Top of Input records

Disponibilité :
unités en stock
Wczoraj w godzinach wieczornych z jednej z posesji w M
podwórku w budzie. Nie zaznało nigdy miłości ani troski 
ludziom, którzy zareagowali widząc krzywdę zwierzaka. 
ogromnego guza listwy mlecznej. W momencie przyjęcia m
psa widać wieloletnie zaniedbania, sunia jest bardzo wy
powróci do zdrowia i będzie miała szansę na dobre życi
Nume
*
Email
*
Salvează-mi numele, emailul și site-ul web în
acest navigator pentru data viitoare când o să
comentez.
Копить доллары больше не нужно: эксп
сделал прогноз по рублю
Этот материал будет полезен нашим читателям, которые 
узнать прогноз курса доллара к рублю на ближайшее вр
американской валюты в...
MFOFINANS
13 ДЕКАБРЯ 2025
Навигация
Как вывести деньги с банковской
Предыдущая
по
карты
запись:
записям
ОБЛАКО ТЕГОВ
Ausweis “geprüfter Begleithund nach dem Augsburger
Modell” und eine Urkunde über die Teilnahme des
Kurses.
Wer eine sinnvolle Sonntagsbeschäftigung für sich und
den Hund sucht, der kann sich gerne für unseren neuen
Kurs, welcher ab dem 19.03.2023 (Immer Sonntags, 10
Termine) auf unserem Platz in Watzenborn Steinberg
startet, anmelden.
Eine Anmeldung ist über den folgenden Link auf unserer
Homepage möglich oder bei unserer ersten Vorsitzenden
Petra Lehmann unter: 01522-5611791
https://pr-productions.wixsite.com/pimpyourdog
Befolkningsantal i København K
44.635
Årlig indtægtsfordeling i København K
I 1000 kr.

Bottom of Input records

> [Work item]
Take exactly the lines from the one containing "сделал прогноз по рублю" through the one containing "Kurs, welcher ab" in the data above, and output them with nothing added.

> [Solved problem]
сделал прогноз по рублю
Этот материал будет полезен нашим читателям, которые 
узнать прогноз курса доллара к рублю на ближайшее вр
американской валюты в...
MFOFINANS
13 ДЕКАБРЯ 2025
Навигация
Как вывести деньги с банковской
Предыдущая
по
карты
запись:
записям
ОБЛАКО ТЕГОВ
Ausweis “geprüfter Begleithund nach dem Augsburger
Modell” und eine Urkunde über die Teilnahme des
Kurses.
Wer eine sinnvolle Sonntagsbeschäftigung für sich und
den Hund sucht, der kann sich gerne für unseren neuen
Kurs, welcher ab dem 19.03.2023 (Immer Sonntags, 10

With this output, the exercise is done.